If the primary key is NORELY (the default), then the optimizer will not remove the DISTINCT operation from the query. Then it may run slower but always returns correct results even if there are duplicates. If the primary key is RELY, Databricks can remove the DISTINCT operation, which can greatly speed up the query – by about 2x for the above example.
Speed up your queries by eliminating unnecessary joins
Another very useful optimization we can perform with RELY primary keys is eliminating unnecessary joins. If a query joins a table that is not referenced anywhere except in the join condition, then the optimizer can determine that the join is unnecessary, and remove the join from the query plan.
To give an example, let’s say we have a query joining two tables, store_sales
and customer
, joined on the primary key of the customer table PRIMARY KEY (c_customer_sk) RELY
.
SELECT SUM(ss_quantity)
FROM store_sales ss
LEFT JOIN customer c
ON ss_customer_sk = c_customer_sk;
If we didn’t have the primary key, each row of store_sales
could potentially match multiple rows in customer
, and we would need to execute the join to compute the correct SUM value. But because the table customer
is joined on its primary key, we know that the join will output one row for each row of store_sales
.
So the query only actually needs the column ss_quantity
from the fact table store_sales
. Therefore, the query optimizer can entirely eliminate the join from the query, transforming it into:
SELECT SUM(ss_quantity)
FROM store_sales ss
This runs much faster by avoiding the entire join – in this example we observe the optimization speed up the query from 1.5 minutes to 6 seconds!. And the benefits can be even larger when the join involves many tables that can be eliminated!

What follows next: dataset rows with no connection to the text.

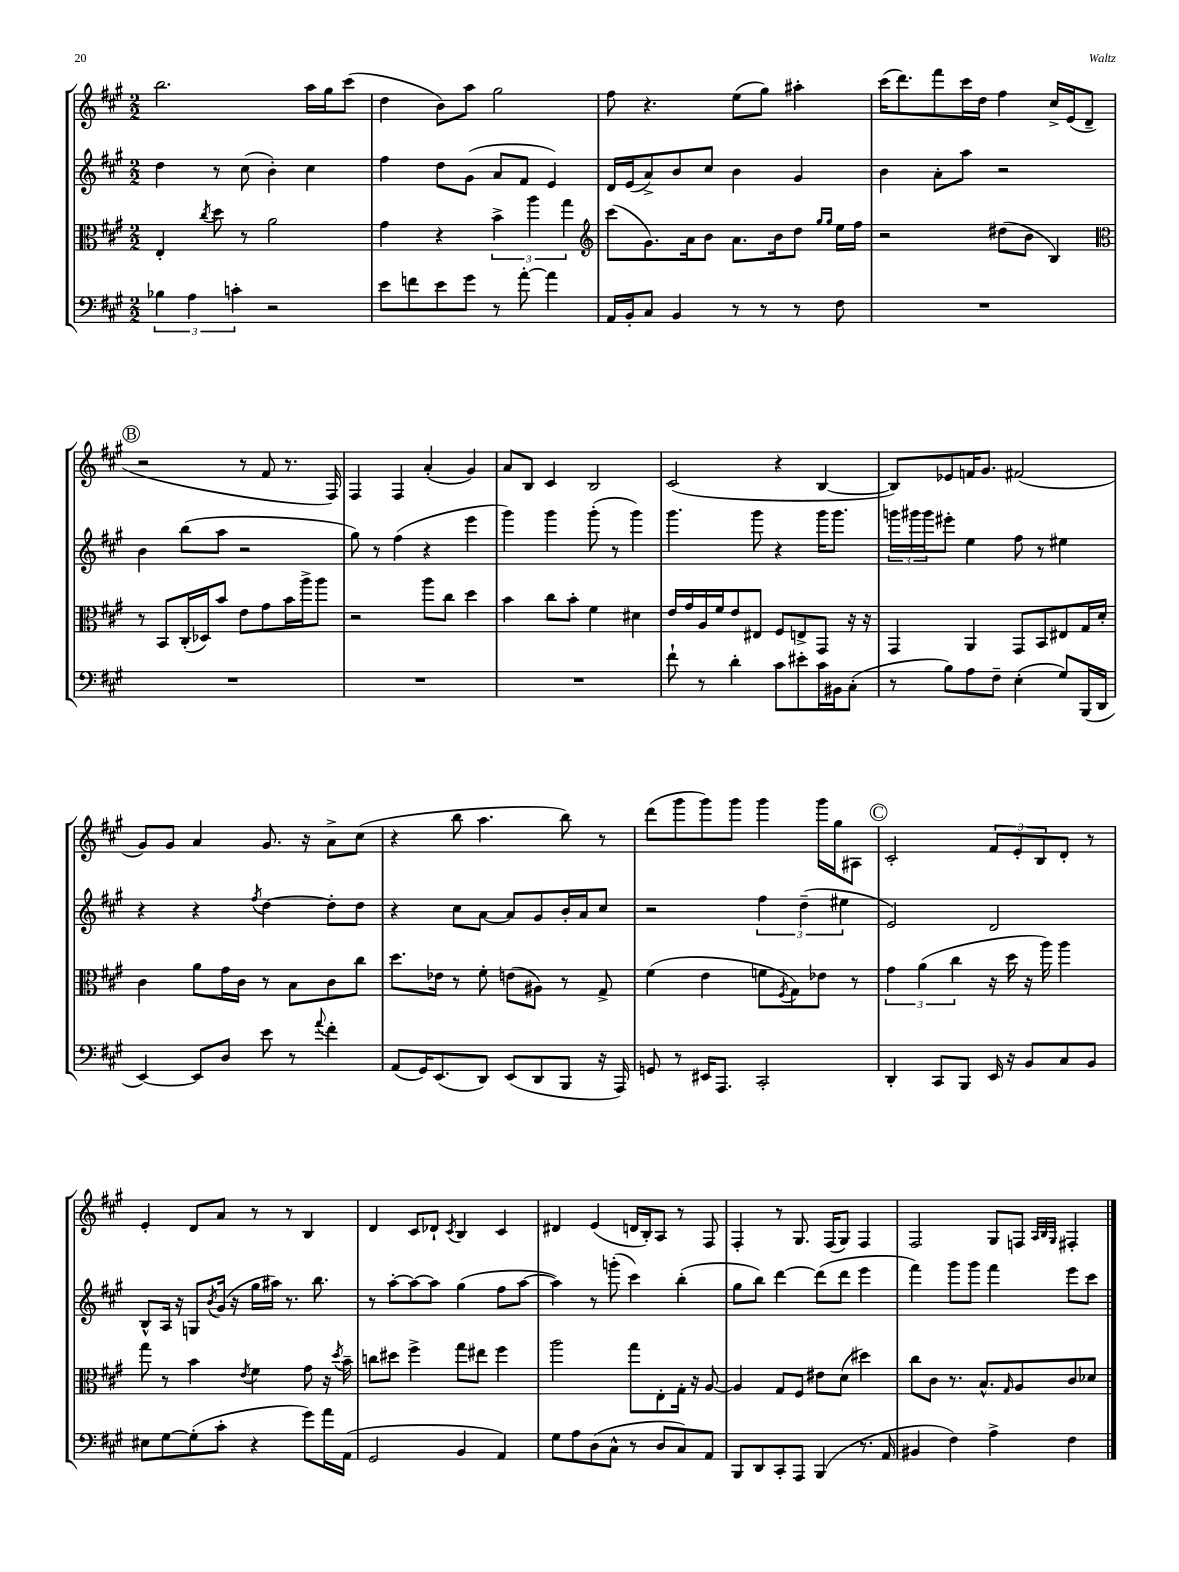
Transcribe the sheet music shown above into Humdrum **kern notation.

**kern	**kern	**kern	**kern
*staff4	*staff3	*staff2	*staff1
*clefF4	*clefC3	*clefG2	*clefG2
*k[f#c#g#]	*k[f#c#g#]	*k[f#c#g#]	*k[f#c#g#]
*M2/2	*M2/2	*M2/2	*M2/2
6B-	4E'	4dd	2.bb
6A	.	.	.
.	8qcc#	.	.
.	8dd	8r	.
6c'	.	.	.
.	8r	(8cc#	.
2r	2a	4b')	.
.	.	4cc#	16aa
.	.	.	16gg#
.	.	.	(8ccc#
=	=	=	=
8e	4g#	4ff#	4dd
8f	.	.	.
8e	4r	8dd	8b)
8g#	.	(8g#	8aa
8r	6b^	8a	2gg#
[8a'	.	8f#	.
.	6aa	.	.
4a]	.	4e)	.
.	6gg#	.	.
=	=	=	=
*	*clefG2	*	*
16AA	(8ccc#	16d	8ff#
16BB'	.	(16e	.
8C#	8.g#)	8a^)	4.r
4BB	.	8b	.
.	16a	.	.
.	8b	8cc#	.
8r	8.a	4b	(8ee
8r	.	.	8gg#)
.	16b	.	.
8r	8dd	4g#	4aa#'
.	16qqgg#	.	.
.	16qqgg#	.	.
8F#	16ee	.	.
.	16ff#	.	.
=	=	=	=
1r	2r	4b	(16ccc#
.	.	.	8.ddd)
.	.	8a'	8fff#
.	.	8aa	16ccc#
.	.	.	16dd
.	(8dd#	2r	4ff#
.	8b	.	.
.	4B)	.	16cc#^
.	.	.	(16e
.	.	.	8d~
=	=	=	=
*	*clefC3	*	*
1r	8r	4b	2r
.	8BB	.	.
.	(16C#'	(8bb	.
.	16D-)	.	.
.	8b	8aa	.
.	8e	2r	8r
.	8g#	.	8f#
.	16b	.	8.r
.	16aa^	.	.
.	8aa	.	.
.	.	.	16F#)
=	=	=	=
1r	2r	8gg#)	4F#
.	.	8r	.
.	.	(4ff#	4F#
.	8aa	4r	(4a'
.	8cc#	.	.
.	4dd	4eee	4g#)
=	=	=	=
1r	4b	4ggg#)	8a
.	.	.	8B
.	8cc#	4ggg#	4c#
.	8b'	.	.
.	4f#	(8ggg#'	2B
.	.	8r	.
.	4d#	4ggg#)	.
=	=	=	=
8f#`	16e	4.ggg#	(2c#
.	16g#	.	.
8r	16A	.	.
.	16f#	.	.
4d'	8e	.	.
.	8E#	8ggg#	.
8c#	8F#	4r	4r
8e#'	8E^	.	.
16c#	8GG#	16ggg#	[4B
16BB#	.	8.ggg#	.
(8C#'	16r	.	.
.	16r	.	.
=	=	=	=
8r	4GG#	24ggg	8B])
.	.	24ggg#	.
.	.	24ggg#	.
8B)	.	8eee#'	8e-
8A	4AA	4ee	16f
.	.	.	8.g#
8F#~	.	.	.
(4E'	8GG#	8ff#	(2f#
.	8BB	8r	.
8G#)	8E#	4ee#	.
(16BBB	16G#	.	.
16DD	16d'	.	.
=	=	=	=
[4EE)	4c#	4r	8g#)
.	.	.	8g#
8EE]	8a	4r	4a
8D	16g#	.	.
.	16c#	.	.
.	.	8qff#	.
8e	8r	[4dd	8.g#
8r	8B	.	.
.	.	.	16r
8qqa	.	.	.
4f#'	8c#	8dd']	8a^
.	8cc#	8dd	(8cc#
=	=	=	=
(8AA	8.dd	4r	4r
16GG#)	.	.	.
(8.EE	16e-	.	.
.	8r	8cc#	8bb
8DD)	8f#'	[8a	4.aa
(8EE	(8e	8a]	.
8DD	8A#)	8g#	.
8BBB	8r	16b'	8bb)
.	.	16a	.
16r	8G#^	8cc#	8r
16AAA)	.	.	.
=	=	=	=
8GG	(4f#	2r	(8ddd
8r	.	.	8ggg#
16EE#	4e	.	8ggg#)
8.AAA	.	.	.
.	.	.	8ggg#
2CC#'	8f	6ff#	4ggg#
.	8qF#	.	.
.	8G#)	.	.
.	.	(6dd~	.
.	8e-	.	16ggg#
.	.	.	16gg#
.	.	6ee#	.
.	8r	.	8A#
=	=	=	=
4DD'	6g#	2e)	2c#'
.	(6a	.	.
8CC#	.	.	.
.	6cc#	.	.
8BBB	.	.	.
16EE	16r	2d	12f#
16r	16dd	.	.
.	.	.	12e'
8BB	16r	.	.
.	.	.	12B
.	16aa)	.	.
8C#	4aa	.	8d'
8BB	.	.	8r
=	=	=	=
8E#	8gg#	8B^^	4e'
[8G#	8r	16A	.
.	.	16r	.
(8G#']	4b	8G	8d
.	.	8qb	.
8c#'	.	(16g#	8a
.	.	16r	.
.	8qe	.	.
4r	4f#	16gg#	8r
.	.	16aa#)	.
.	.	8.r	8r
8g#)	8g#	.	4B
.	.	8.bb	.
16a	16r	.	.
.	8qdd	.	.
(16AA	16b~	.	.
=	=	=	=
2GG#	8cc	8r	4d
.	8dd#	[8aa'	.
.	4ff#^	8aa_	8c#
.	.	8aa]	8d-`
.	.	.	8qc#
4BB	8gg#	(4gg#	4B
.	8ee#	.	.
4AA)	4ff#	8ff#	4c#
.	.	[8aa	.
=	=	=	=
8G#	2aa	4aa])	4d#
8A	.	.	.
(8D	.	8r	(4e
8C#^^	.	(8ggg'	.
8r	8gg#	4ccc#)	16d
.	.	.	16B')
8D	8E'	.	8A
8C#)	16G#'	(4bb'	8r
.	16r	.	.
8AA	[8A	.	8F#
=	=	=	=
8BBB	4A]	8gg#	4F#'
8DD	.	8bb)	.
8CC#'	8G#	[4ddd	8r
8AAA	8F#	.	8.G#
(4BBB	8e#	(8ddd]	.
.	.	.	(16F#
.	(8d	8ddd	8G#)
8.r	4dd#)	4eee	4F#
16AA	.	.	.
=	=	=	=
4BB#	8cc#	4fff#)	2F#
.	8c#	.	.
4F#)	8.r	8ggg#	.
.	.	8ggg#	.
.	8.B^^	.	.
4A^	.	4fff#	8G#
.	16qqG#	.	.
.	8A	.	8F
.	.	.	32qqA
.	.	.	32qqB
.	.	.	32qqG#
4F#	8c#	8eee	4F#'
.	8d-	8ccc#	.
==	==	==	==
*-	*-	*-	*-
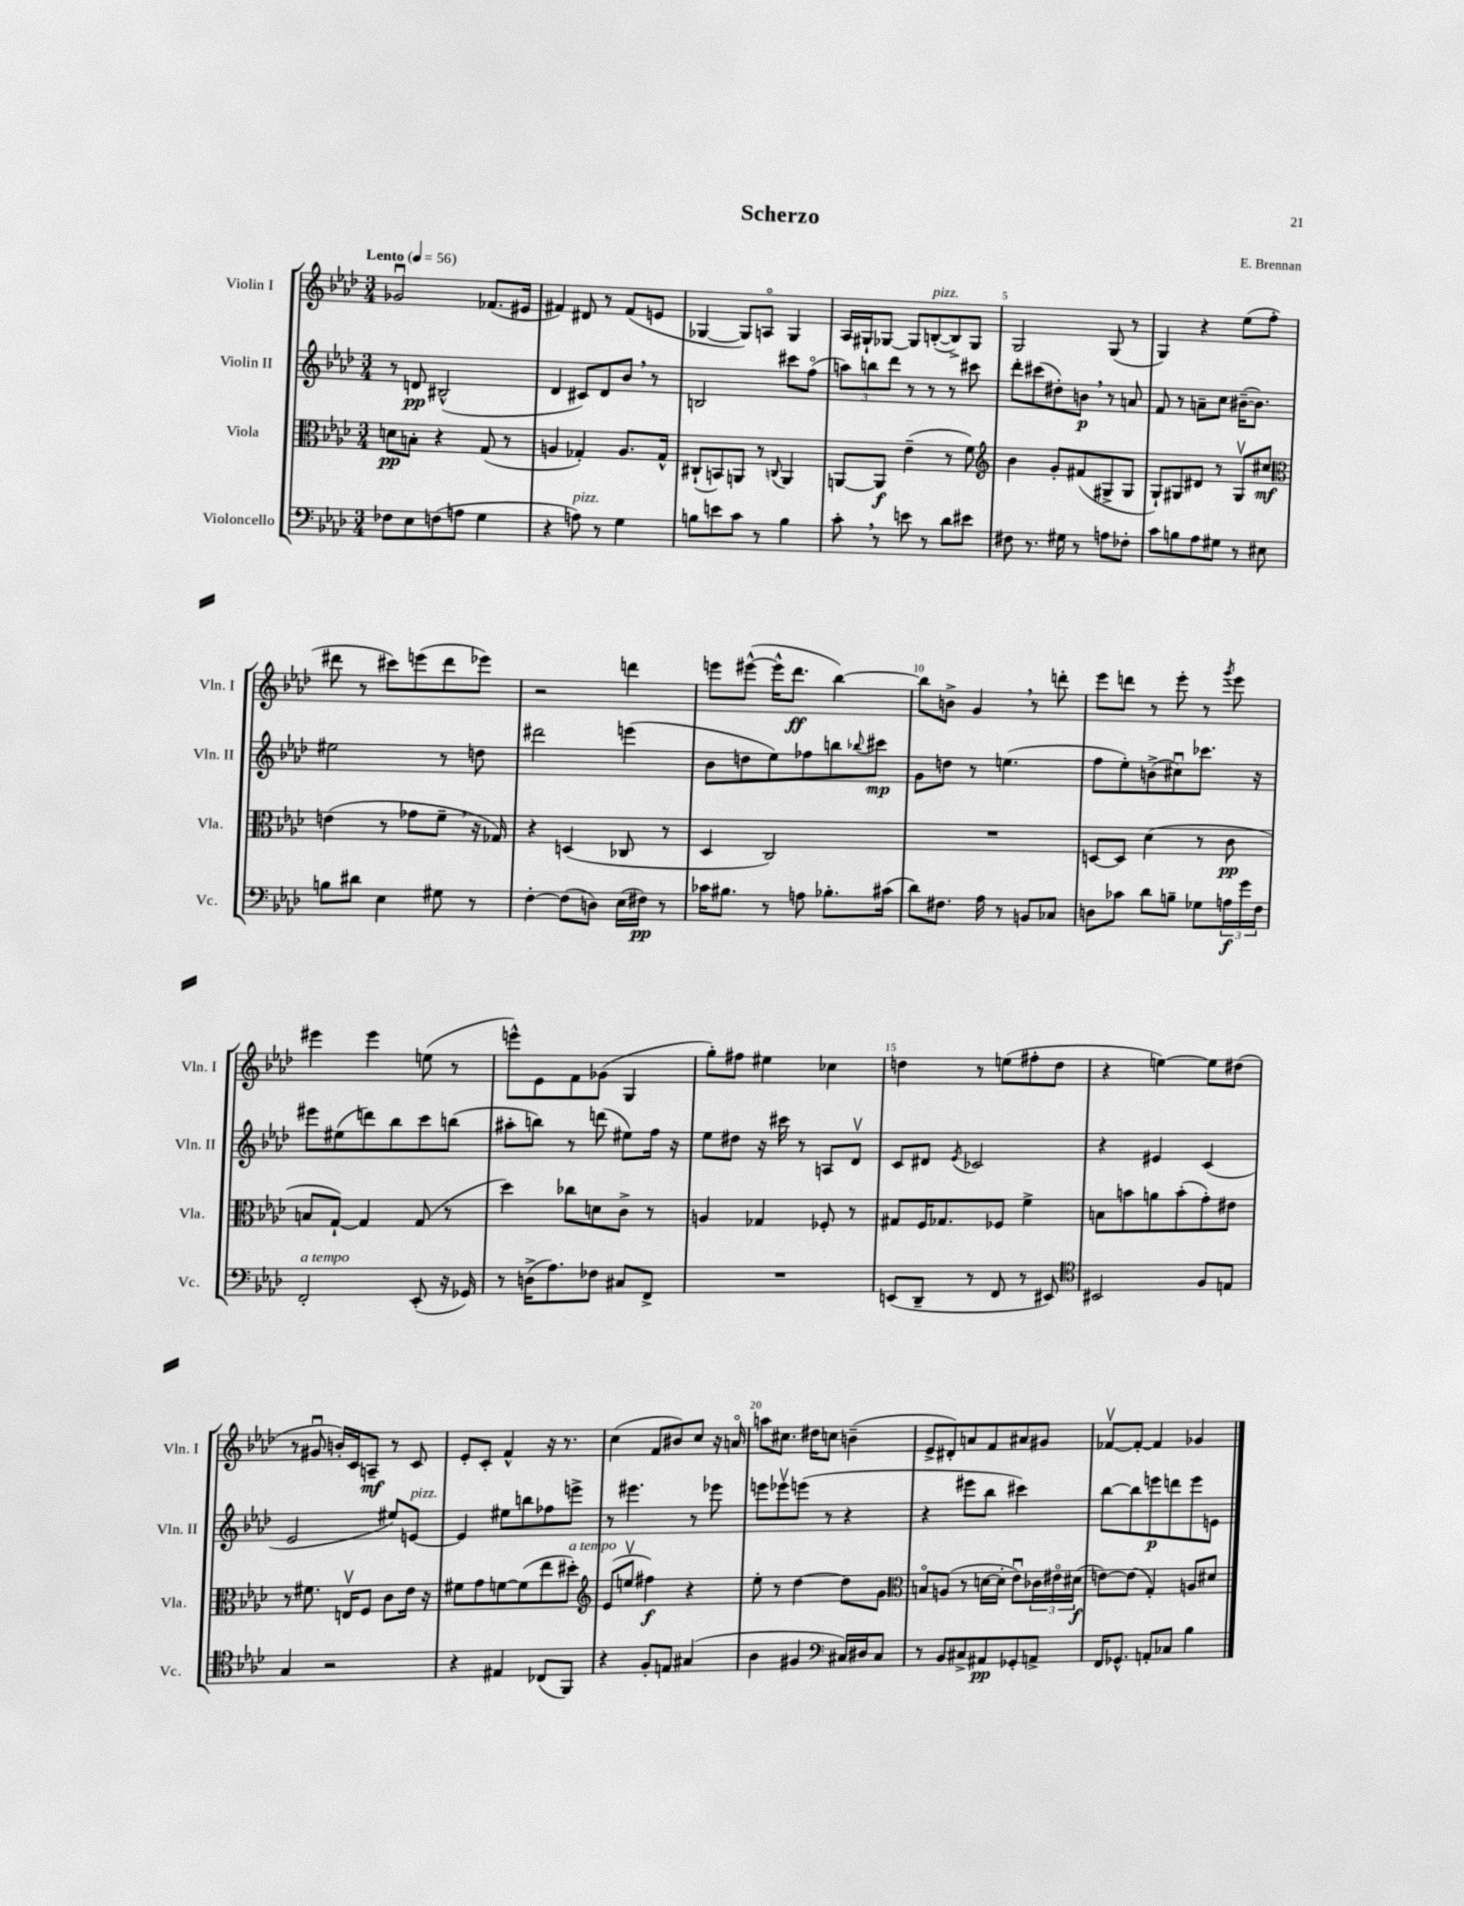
\header { title = "Scherzo" composer = "E. Brennan" }
<<
\new StaffGroup <<
\new Staff = "s0" \with { instrumentName = "Violin I" shortInstrumentName = "Vln. I" } {
    \clef treble \key aes \major \numericTimeSignature \time 3/4 \tempo "Lento" 4 = 56
    ges'2\downbow fes'8.( eis'16 |
    fis'4) dis'8 r8 fis'8( e'8 |
    ges4~ ges8) a8\flageolet ges4 |
    aes16 gis16-! ges8~ ges8 b8~-.^\markup { \italic "pizz." }( b8->) ges8 |
    g2 g8( r8 |
    g4) r4 ees''8( f''8-. |
    dis'''8 r8 cis'''8) e'''8( dis'''8 ees'''8) |
    r2 d'''4 |
    e'''8 eis'''8~-^( eis'''16-^ des'''8.\ff bes''4~) |
    bes''8 b'8-> g'4 \breathe r8 d'''8-. |
    ees'''8 d'''8 r8 ees'''8-. r8 \acciaccatura { g'''8 } ees'''8 |
    eis'''4 eis'''4 e''8( r8 |
    e'''8-^) ees'8 f'8 ges'8( g4 |
    g''8-.) fis''8 eis''4 ces''4 |
    d''4 r8 e''8( fis''8-. d''8 |
    r4 e''4~) e''8 dis''8( |
    r8 gis'8\downbow b'16-.) c'16 a8--\mf r8 c'8 |
    ees'8-. c'8-. f'4-^ r16 r8. |
    c''4( f'8 bis'8) c''8 r16 a'16\flageolet |
    a''8 cis''8. dis''16 c''8 b'4--( |
    ees'8-> dis'8-.) a'8 f'8 ais'8 gis'8 |
    fes'8~\upbow fes'8~-. fes'4 ges'4 \bar "|." |
}
\new Staff = "s1" \with { instrumentName = "Violin II" shortInstrumentName = "Vln. II" } {
    \clef treble \key aes \major \numericTimeSignature \time 3/4
    r8 d'8\pp bis2-^( |
    des'4 cis'8) des'8 bes'8 \breathe r8 |
    b2 cis'''8 f''8\flageolet( |
    \tuplet 3/2 { a''8) b''8 des'''8 } r8 r8 r8 cis'''8 |
    des'''8-. cis'''8( dis''8-.) b'8\p \breathe r8 a'8 |
    f'8 r8 a'8-- c''8 bis'16~--( bis'8.) |
    eis''2 r8 d''8 |
    dis'''2 e'''4( |
    bes'8 d''8 ees''8) fes''8 b''8 \appoggiatura { bes''8 } cis'''8\mp |
    g'8 d''8 r8 e''4.( |
    f''8 ees''8-.) b'8->( cis''8\downbow) ces'''8. r16 |
    eis'''8 eis''8( d'''8) bes''8 c'''8 b''8( |
    ais''8-. b''8) r8 d'''8( eis''8) f''16 r16 |
    ees''8 dis''8 r16 cis'''16 r8 a8 des'8\upbow |
    c'8 dis'8 \acciaccatura { ees'8 } ces'2 |
    r4 eis'4 c'4( |
    ees'2 eis''8) e'8~^\markup { \italic "pizz." } |
    e'4 eis''8 b''8 fes''8 e'''8-> |
    r8 eis'''4. r8 ees'''8 |
    e'''8 ees'''8\upbow e'''8( r8 r4 |
    r4 eis'''8 bes''8 cis'''4) |
    bes''8~ bes''8 e'''8\p d'''8 e'''8 e'8 \bar "|." |
}
\new Staff = "s2" \with { instrumentName = "Viola" shortInstrumentName = "Vla." } {
    \clef alto \key aes \major \numericTimeSignature \time 3/4
    d'8\pp b8-. r4 g8( r8 |
    a4 ges4-.) a8. ges16-^ |
    cis8-!( b,8) a,8 r8 \appoggiatura { c8 } a,4 |
    a,8~ a,8\f ees'4--( r8 f'8) |
    \clef treble bes'4 g'8-. fis'8( gis8-> gis8 |
    g8-!) gis8 dis'8 r8 gis8\upbow cis''8\mf |
    \clef alto e'4( r8 ges'8 f'8-- \breathe r16 ges16) |
    r4 d4( ces8 r8 |
    des4 c2) |
    R2. |
    d8~ d8 des'4( r8 c'8\pp |
    b8 g8~-!) g4 g8( r8 |
    des''4) ces''8 d'8 c'8-> r8 |
    a4 ges4 fes8-. r8 |
    gis8 f16 ges8. fes8 f'4-> |
    b8 b'8 a'8 b'8-.( g'8-.) eis'8 |
    r8 fis'8. e16\upbow f8 c'8 ees'16 r16 |
    fis'8 g'8 f'8~ f'8( ees''8 dis''8-.^\markup { \italic "a tempo" }) |
    \clef treble ees'8( e''8\upbow fis''4\f) r4 |
    ees''8-. r8 des''4~ des''8 g'8 |
    \clef alto b8\flageolet a8( r8 d'16~ d'16-. ees'8\downbow) \tuplet 3/2 { ces'16 eis'16\flageolet dis'16\f( } |
    e'8~) e'8( g4-.) a8 dis'8 \bar "|." |
}
\new Staff = "s3" \with { instrumentName = "Violoncello" shortInstrumentName = "Vc." } {
    \clef bass \key aes \major \numericTimeSignature \time 3/4
    fes8 ees8 f8( a8 g4 |
    r4 a8^\markup { \italic "pizz." }) r8 g4 |
    b8 e'8 c'8 r8 b4 |
    c'8-. \breathe r8 e'8 r8 des'8 eis'8 |
    fis8 r8. gis16 r8 a8 fes8-. |
    c'8 b8 aes8 gis8 r8 eis8 |
    b8 dis'8 ees4 gis8 r8 |
    f4~-. f8( d8) ees16( fis16\pp) r8 |
    ces'16 bis8. r8 a8 bes8.-. cis'16( |
    des'8) fis8. aes16 r8 b,8 ces8 |
    d8 ces'8 des'8 b8-- ges8 \tuplet 3/2 { a16\f g'16 f16 } |
    f,2-.^\markup { \italic "a tempo" } ees,8-.( r16 ges,16) |
    r8 d16->( aes8.) fes8 cis8 f,8-> |
    R2. |
    e,8( des,8-- r8 f,8 r8 eis,8) |
    \clef tenor bis,2 f8 e8 |
    g4 r2 |
    r4 eis4 ces8( f,8) |
    r4 f8-. e8 gis4( |
    aes4 fis4 \clef bass cis16) dis16 cis8 |
    r8 bes,8 cis8-> ais,8\pp ges,8-. a,8-> |
    f,16 ges,8.-^ a,8-. ces8 bes4 \bar "|." |
}
>>
>>
\layout { \context { \Score \override BarNumber.break-visibility = ##(#f #t #t) barNumberVisibility = #(every-nth-bar-number-visible 5) } }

You may ask, why would anyone run a query like this? It’s actually much more common than you might think! One common reason is that users construct views that join together several tables, such as joining together many fact and dimension tables. They write queries over these views which often use columns from only some of the tables, not all – and so the optimizer can eliminate the joins against the tables that aren’t needed in each query. This pattern is also common in many Business Intelligence (BI) tools, which often generate queries joining many tables in a schema even when a query only uses columns from some of the tables.
Conclusion
Since its public preview, over 2600 + Databricks customers have used primary key and foreign key constraints. Today, we are excited to announce the general availability of this feature, marking a new stage in our commitment to enhancing data management and integrity in Databricks.
Furthermore, Databricks now takes advantage of key constraints with the RELY option to optimize queries, such as by eliminating unnecessary aggregates and joins, resulting in much faster query performance.